The monastery was founded by Great Master Lao Shi Fu who was one of the Thudong (Ascetic) monks from Thailand who visited northern Malaya’s mountains and caves for meditation retreats in the last century.
Chiong said Great Master Lao had a vision about this monastery when he was in deep meditation.
“The accomplished Great Master Lao during his deep meditation saw a nimitta (reflection of the mind in deep meditative state) of this monastery and came looking for it,” he told Malay Mail.
“He came to Gunung Kanthan and established it as a place of rest and to practise meditation,” he added.
Chiong said that the monastery has two main shrine halls namely the upper cave and lower cave.
“The upper cave served as the living quarters and a place of meditation for the monks while the lower cave is open to devotees for prayers and chanting,” he said.

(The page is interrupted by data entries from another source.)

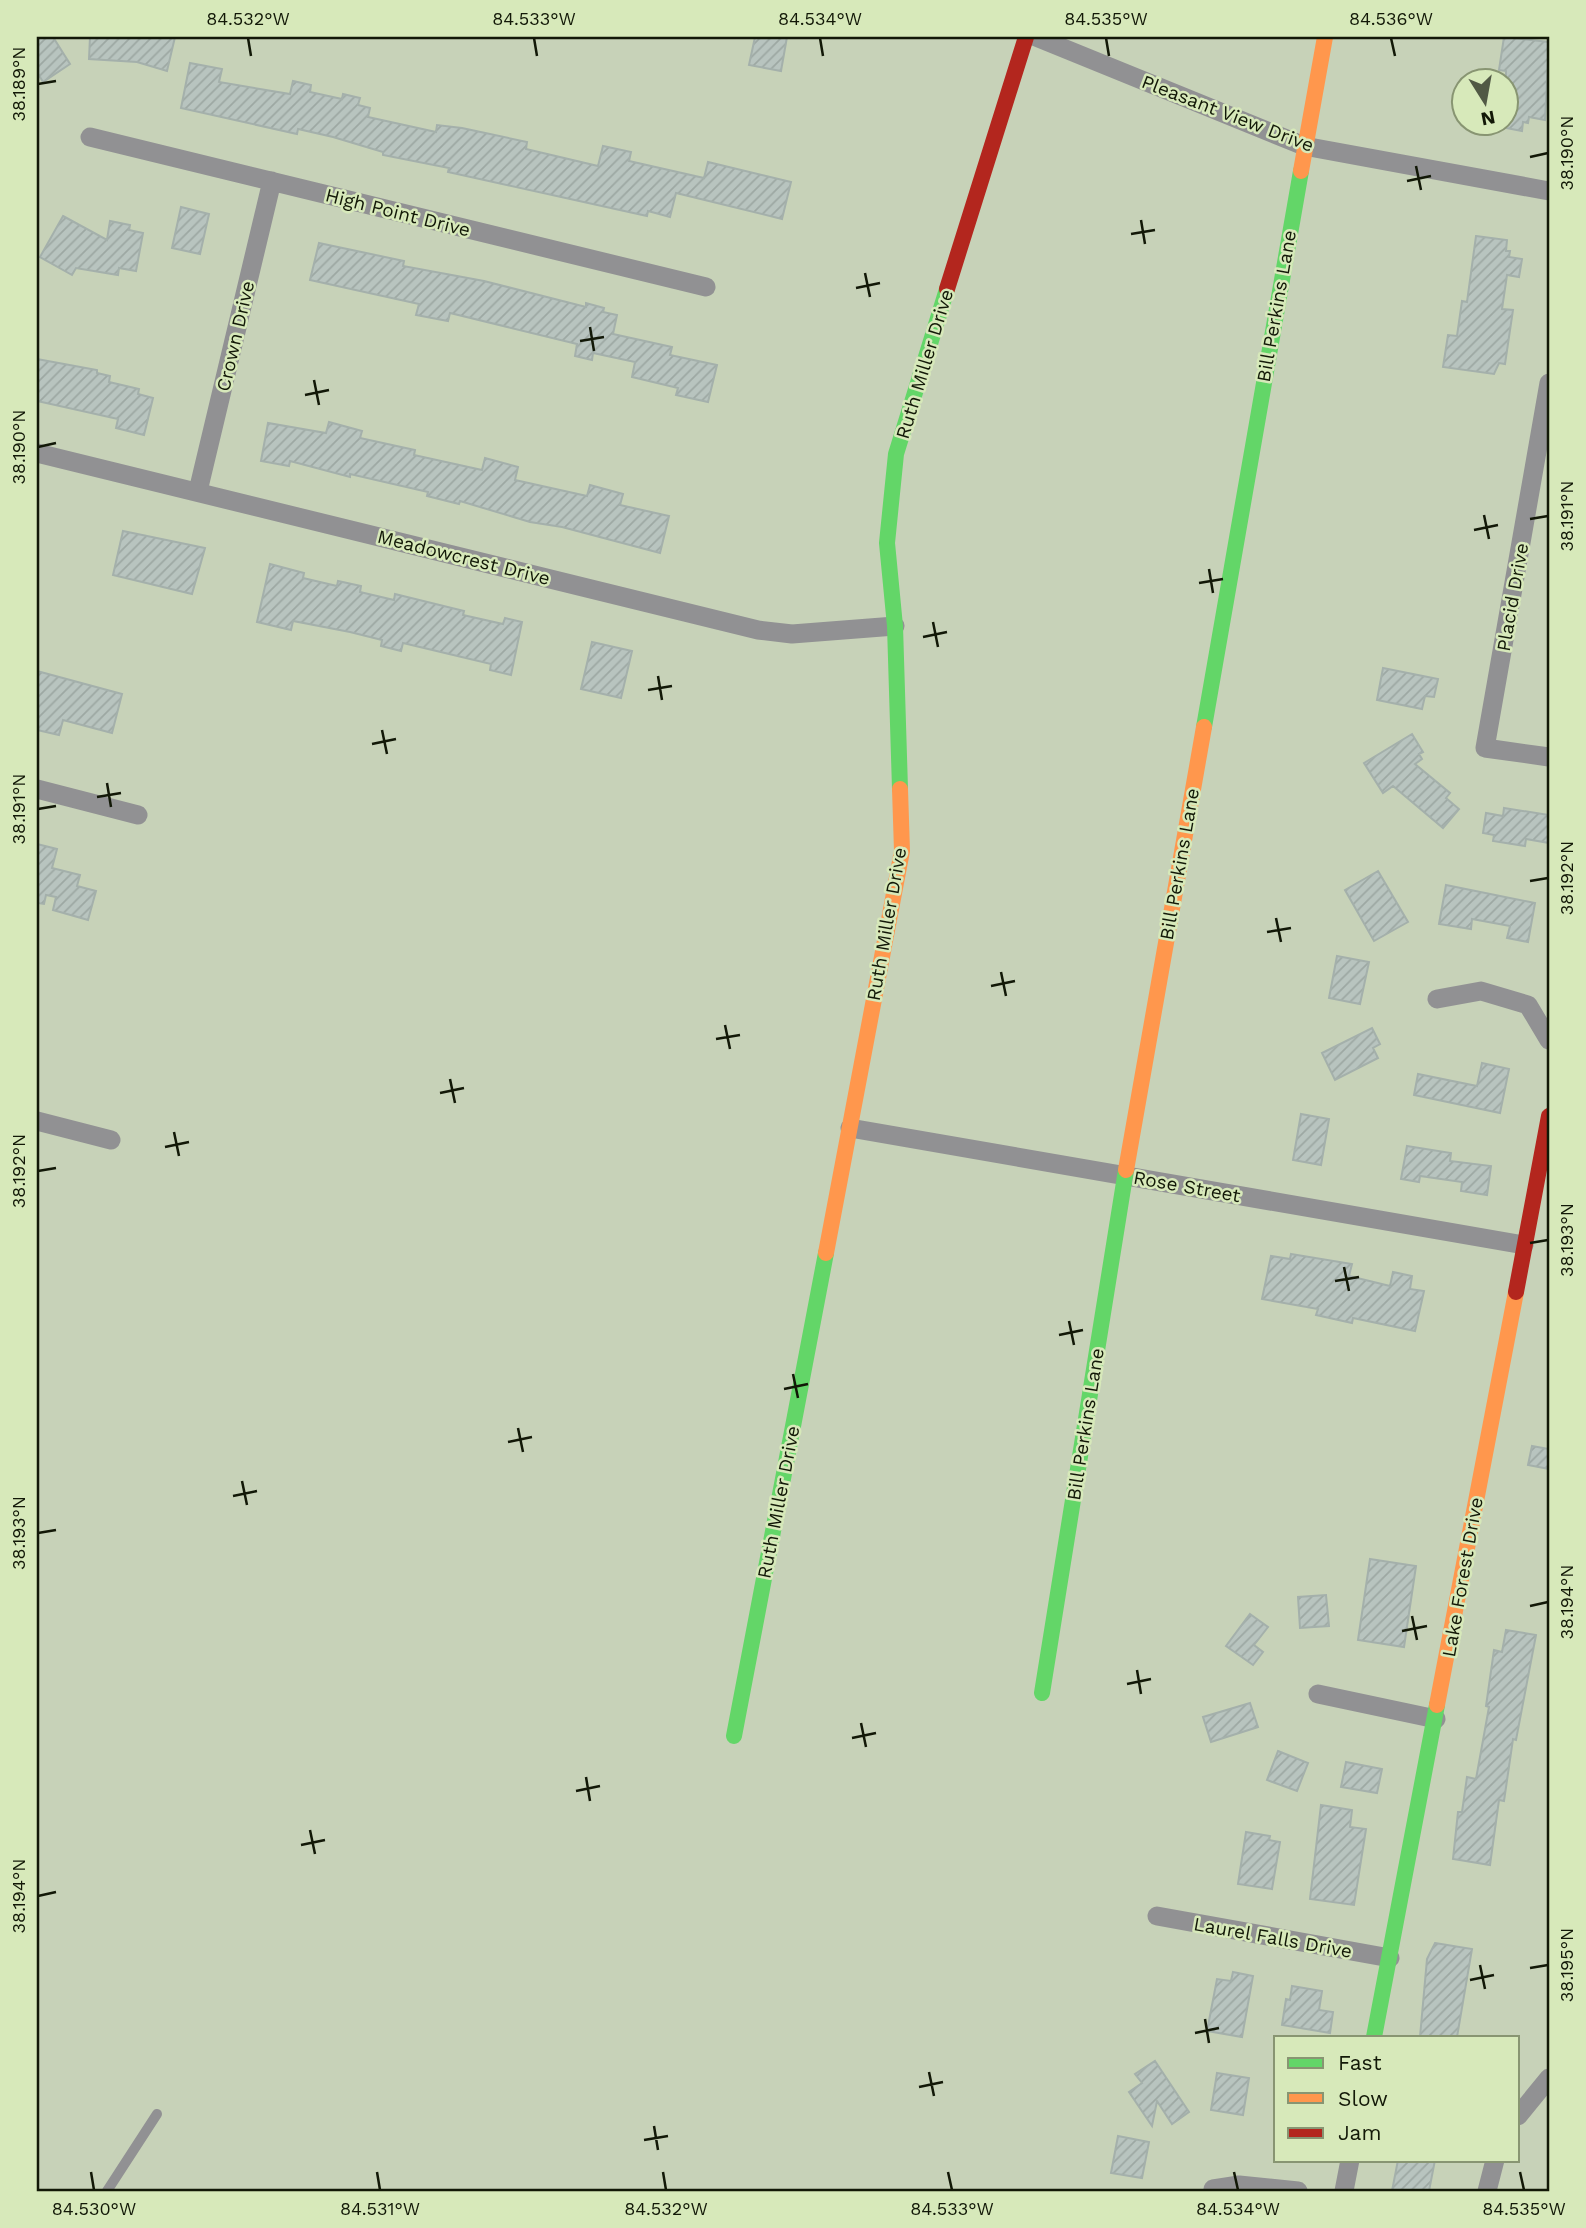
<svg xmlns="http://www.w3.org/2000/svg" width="1586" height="2228" viewBox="0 0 1586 2228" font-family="'Work Sans',sans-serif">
  <defs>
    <pattern id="building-hatch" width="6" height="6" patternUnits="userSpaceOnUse" patternTransform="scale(1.75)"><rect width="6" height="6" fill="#b8c4bf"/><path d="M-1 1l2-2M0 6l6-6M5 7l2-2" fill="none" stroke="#9da8a3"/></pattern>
  </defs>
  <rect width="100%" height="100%" fill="#c7d2b8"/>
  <!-- building -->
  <path fill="url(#building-hatch)" stroke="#a4b0ab" stroke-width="2" d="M37,37H53L70,64L43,82L37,72Z
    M90,37H175L167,71L137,62L89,59Z
    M755,37H787L781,71L749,65Z
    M1504,37L1549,42L1545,120L1529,117L1528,123L1523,122L1522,131L1506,128V71L1499,70Z
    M190,63L222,69L219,82L290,94L293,81L311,85L310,92L342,99L343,94L360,98L358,105L370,108L368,117L436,132L437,125L462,128L527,142L526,149L598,166L603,146L631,152L629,161L704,178L708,162L791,182L782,219L676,193L670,217L648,211L647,216L448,172L449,168L383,155V152L333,137L298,129L297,134L181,108Z
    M181,207L209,214L200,254L172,248Z
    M63,216L107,240L110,221L130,225L129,230L143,233L136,271L119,268L118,275L76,268L72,275L40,257Z
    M1476,236L1507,240L1506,251H1510L1509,257L1522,259L1519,277L1507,275L1502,309L1513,310L1505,364L1499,363L1494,374L1443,367L1448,335L1457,336L1462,301L1467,302Z
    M319,243L404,261L403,266L484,281L586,307V303L604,308L603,312L617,315L613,334L672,347L670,355L717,365L708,402L676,395L678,388L632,377L635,362L593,353L592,360L575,356L577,344L450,313L448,321L416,315L419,304L310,280Z
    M37,359L97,370V373L110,376L109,382L139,389L138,394L153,398L144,435L116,428L118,419L37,401Z
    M329,422L362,431L360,438L415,450L414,455L482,470L485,458L518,467L515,480L587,496L590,485L623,494L620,505L669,516L660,553L562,527L530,522L460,501L459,504L427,496L428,492L350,474V477L290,461L289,466L261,461L268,423L326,433Z
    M123,531L205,548L192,594L113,575Z
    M270,564L304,573L303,578L337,586L338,581L361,586L360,592L394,600L395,594L464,611L463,615L503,624L505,618L522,622L511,675L490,670L491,664L403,643L401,651L381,646L382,640L350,632L293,621L291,630L257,622Z
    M592,642L632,651L621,698L581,689Z
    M1383,668L1438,679L1434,697L1425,696L1422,709L1377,700Z
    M37,671L122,694L112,733L63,720L59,735L37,730Z
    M1412,734L1423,752L1419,754L1422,759L1415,764L1450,793L1446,798L1459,809L1443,828L1393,786L1383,793L1364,763Z
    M1504,808L1549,815V843L1526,839L1525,846L1493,841L1494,835L1483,833L1486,813L1503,816Z
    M37,844L57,849L52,868L80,875L77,886L96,891L88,920L53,910L56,897L46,895L44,904L37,903Z
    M1378,871L1408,922L1374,941L1345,890Z
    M1446,885L1535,903L1528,942L1507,938L1510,926L1472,919L1471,929L1439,924Z
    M1337,956L1369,962L1360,1004L1329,998Z
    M1372,1028L1380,1044L1373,1048L1378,1058L1335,1080L1322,1053Z
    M1482,1063L1509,1069L1500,1113L1414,1095L1418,1074L1477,1086Z
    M1301,1114L1329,1119L1321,1165L1293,1160Z
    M1407,1146L1451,1153L1450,1161L1491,1166L1487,1195L1461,1191L1462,1182L1420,1176L1419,1182L1401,1179Z
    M1291,1254L1352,1264L1349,1276L1390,1286L1393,1272L1412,1276L1410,1289L1424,1291L1415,1331L1353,1318L1352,1323L1316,1315L1318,1309L1262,1299L1271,1256L1290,1259Z
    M1532,1446L1549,1449V1469L1528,1465Z
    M1370,1559L1416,1566L1404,1647L1358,1640Z
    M1326,1595L1329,1626L1300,1628L1298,1597Z
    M1250,1614L1268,1627L1254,1645L1263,1652L1253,1665L1226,1646Z
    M1506,1630L1536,1635L1516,1740L1513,1739L1504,1801L1499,1800L1490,1865L1453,1859L1458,1812H1462L1467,1777L1476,1779L1489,1707L1486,1706L1494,1650L1502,1652Z
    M1250,1703L1258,1727L1211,1742L1203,1717Z
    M1278,1751L1308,1763L1297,1791L1267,1780Z
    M1346,1762L1382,1769L1377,1793L1341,1787Z
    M1321,1805L1352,1810L1350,1827L1366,1829L1354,1905L1310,1899Z
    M1246,1832L1270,1836L1269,1840L1280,1842L1272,1889L1238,1884Z
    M1435,1943L1472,1949L1457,2037H1420L1427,1959Z
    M1233,1972L1253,1976L1242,2037L1207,2031L1217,1979L1231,1981Z
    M1292,1986L1322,1991L1319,2010L1333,2012L1330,2033L1282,2025L1286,1999L1290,2000Z
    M1155,2061L1189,2112L1172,2124L1157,2101L1152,2126L1129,2092L1142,2083L1135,2074Z
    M1217,2073L1249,2078L1243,2115L1211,2110Z
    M1118,2136L1149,2142L1142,2178L1111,2173Z
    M1398,2160H1435L1429,2191H1392Z"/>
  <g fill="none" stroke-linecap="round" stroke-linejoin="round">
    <!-- lane -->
    <path stroke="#919193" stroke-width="10" d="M107,2191L157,2114"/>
    <!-- street -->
    <path stroke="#919193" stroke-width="19" d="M1036,37L1304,146L1549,191
      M90,137L706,287
      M1549,383L1485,748L1549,757
      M37,453L758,630L792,634L895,626
      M198,491L272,181
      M37,789L138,815
      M1437,999L1481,991L1528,1005L1549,1040
      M37,1121L111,1140
      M850,1128L1524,1245
      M1318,1694L1436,1719
      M1157,1916L1390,1958
      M1518,2116L1549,2078
      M1213,2189L1239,2185L1298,2191
      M1344,2191L1350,2160
      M1487,2191L1495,2160"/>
    <!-- fast -->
    <path stroke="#63d668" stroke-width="16" d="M1204,727L1301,171
      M900,789L895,626L887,543L896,454L947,289
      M1042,1693L1126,1170
      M734,1736L826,1253
      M1374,2037L1437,1705"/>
    <!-- slow -->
    <path stroke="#ff974d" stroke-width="16" d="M1301,171L1325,37
      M1126,1170L1204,727
      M826,1253L902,851L900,789
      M1437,1705L1516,1292"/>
    <!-- jam -->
    <path stroke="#b3261e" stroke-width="16" d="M947,289L1026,37
      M1516,1292L1549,1116"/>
  </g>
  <!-- ticks -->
  <path fill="none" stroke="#121807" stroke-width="2.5" d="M248,38L251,56M534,38L537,56M820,38L823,56M1106,38L1109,56M1391,38L1395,56M38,84L56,81M1530,157L1548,153M1416,166L1421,190M1407,181L1431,176M1141,220L1145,244M1131,234L1155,230M865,273L870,297M856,288L880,283M590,327L594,351M580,341L604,337M314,380L319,405M305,395L329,390M38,447L56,443M1484,515L1489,539M1530,519L1548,516M1474,530L1498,525M1209,569L1213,593M1199,583L1223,579M933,622L938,647M923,637L947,632M658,676L662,700M648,690L672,686M382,730L387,754M372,744L396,739M107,783L111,807M97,797L121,793M38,809L56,806M1530,881L1548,878M1276,918L1281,942M1267,932L1291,928M1001,972L1006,996M991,986L1015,981M725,1025L730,1049M716,1039L740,1035M450,1079L455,1103M440,1093L464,1088M174,1132L179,1156M165,1147L189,1142M38,1171L56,1168M1530,1243L1548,1240M1344,1267L1349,1291M1335,1281L1359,1277M1069,1321L1074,1345M1059,1335L1083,1330M793,1374L798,1398M784,1389L808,1384M518,1428L523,1452M508,1442L532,1437M242,1481L247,1505M233,1496L257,1491M38,1533L56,1530M1530,1606L1548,1602M1412,1616L1417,1640M1402,1631L1427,1626M1137,1670L1141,1694M1127,1684L1151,1679M861,1723L866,1747M852,1738L876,1733M586,1777L590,1801M576,1791L600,1786M310,1830L315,1854M301,1845L325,1840M38,1896L56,1892M1480,1965L1485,1989M1530,1968L1548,1965M1470,1980L1494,1975M1205,2019L1209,2043M1195,2033L1219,2028M929,2072L934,2096M919,2087L943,2082M654,2126L658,2150M644,2140L668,2136M91,2172L94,2190M377,2172L380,2190M663,2172L666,2190M948,2172L952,2190M1234,2172L1238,2190M1520,2172L1524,2190"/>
  <g text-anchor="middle" stroke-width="5" stroke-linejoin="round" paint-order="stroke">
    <!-- street labels -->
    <g font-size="19" fill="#121807" stroke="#d7e9ba">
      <text transform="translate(1228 113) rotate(21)" y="7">Pleasant View Drive</text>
      <text transform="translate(398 212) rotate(14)" y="7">High Point Drive</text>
      <text transform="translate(1276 306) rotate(-80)" y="7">Bill Perkins Lane</text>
      <text transform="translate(235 336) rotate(-77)" y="7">Crown Drive</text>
      <text transform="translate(924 364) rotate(-73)" y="7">Ruth Miller Drive</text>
      <text transform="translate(464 557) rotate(14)" y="7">Meadowcrest Drive</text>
      <text transform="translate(1512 597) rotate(-80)" y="7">Placid Drive</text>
      <text transform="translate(1179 864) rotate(-80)" y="7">Bill Perkins Lane</text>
      <text transform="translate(886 924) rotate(-80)" y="7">Ruth Miller Drive</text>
      <text transform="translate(1187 1186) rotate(10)" y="7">Rose Street</text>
      <text transform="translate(1085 1424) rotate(-81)" y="7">Bill Perkins Lane</text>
      <text transform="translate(778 1502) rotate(-79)" y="7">Ruth Miller Drive</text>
      <text transform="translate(1462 1577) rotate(-80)" y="7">Lake Forest Drive</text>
      <text transform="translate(1273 1937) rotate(10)" y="7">Laurel Falls Drive</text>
    </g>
  </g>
  <!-- border -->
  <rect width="1586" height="2228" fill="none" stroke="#d7e9ba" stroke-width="77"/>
  <!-- legend -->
  <rect x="1274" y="2036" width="245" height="126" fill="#d7e9ba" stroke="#889572" stroke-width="2"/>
  <rect x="1288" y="2058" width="35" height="10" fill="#63d668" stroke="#889572" stroke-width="2"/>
  <text x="1338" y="2070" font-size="21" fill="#121807">Fast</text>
  <rect x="1288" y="2093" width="35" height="10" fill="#ff974d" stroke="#889572" stroke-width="2"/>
  <text x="1338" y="2106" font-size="21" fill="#121807">Slow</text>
  <rect x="1288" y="2128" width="35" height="10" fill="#b3261e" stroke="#889572" stroke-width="2"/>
  <text x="1338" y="2140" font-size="21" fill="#121807">Jam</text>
  <!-- north arrow -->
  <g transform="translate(1485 102) rotate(169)"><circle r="33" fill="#d7e9ba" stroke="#889572" stroke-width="2"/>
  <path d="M0-5L12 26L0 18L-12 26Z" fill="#515945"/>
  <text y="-10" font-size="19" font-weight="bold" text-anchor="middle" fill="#121807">N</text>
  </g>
  <rect x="38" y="38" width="1510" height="2152" fill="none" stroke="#121807" stroke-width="2.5"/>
  <g font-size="18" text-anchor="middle" fill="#121807">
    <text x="248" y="25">84.532°W</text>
    <text x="534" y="25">84.533°W</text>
    <text x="820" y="25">84.534°W</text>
    <text x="1106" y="25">84.535°W</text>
    <text x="1391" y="25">84.536°W</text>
    <text transform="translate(19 84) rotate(-90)" y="6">38.189°N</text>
    <text transform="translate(1567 153) rotate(-90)" y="6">38.190°N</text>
    <text transform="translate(19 447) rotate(-90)" y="6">38.190°N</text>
    <text transform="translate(1567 516) rotate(-90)" y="6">38.191°N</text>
    <text transform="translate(19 809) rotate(-90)" y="6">38.191°N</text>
    <text transform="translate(1567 878) rotate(-90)" y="6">38.192°N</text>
    <text transform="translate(19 1171) rotate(-90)" y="6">38.192°N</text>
    <text transform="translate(1567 1240) rotate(-90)" y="6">38.193°N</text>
    <text transform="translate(19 1533) rotate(-90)" y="6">38.193°N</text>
    <text transform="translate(1567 1602) rotate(-90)" y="6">38.194°N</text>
    <text transform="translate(19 1896) rotate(-90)" y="6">38.194°N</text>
    <text transform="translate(1567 1965) rotate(-90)" y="6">38.195°N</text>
    <text x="94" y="2215">84.530°W</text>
    <text x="380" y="2215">84.531°W</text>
    <text x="666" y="2215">84.532°W</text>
    <text x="952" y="2215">84.533°W</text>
    <text x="1238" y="2215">84.534°W</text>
    <text x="1524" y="2215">84.535°W</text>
  </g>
</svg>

Chiong said that after Great Master Lao established the monastery, many monks from various countries visited the place for meditation.
“This was when the people around the area started to learn more about the monks and spiritual benefits of meditation,” he said.
Chiong added that some of the devotees even became monks.
The monastery is also home to a one-of-kind grand golden Buddha statue embedded in the upper cave.
“Initially, due to the small number of devotees, only a small golden Buddha image, approximately 30.48 centimetres tall, was built.
“As the number of devotees started to grow by the year 2000, Great Master Lao decided to guide the monks to construct a bigger and grander golden Buddha image,” he said.
He said it took them six months to complete the three metre-tall and five tonnes golden Buddha image.
“The golden Buddha image is extremely unique due to its distinct sitting posture where both the palms are placed on top of the knees.
“To Buddhists, this is the perfect meditative stage of the enlightened and compassionate Buddha. This sitting posture does not feature in any other Buddha image in the world,” he said.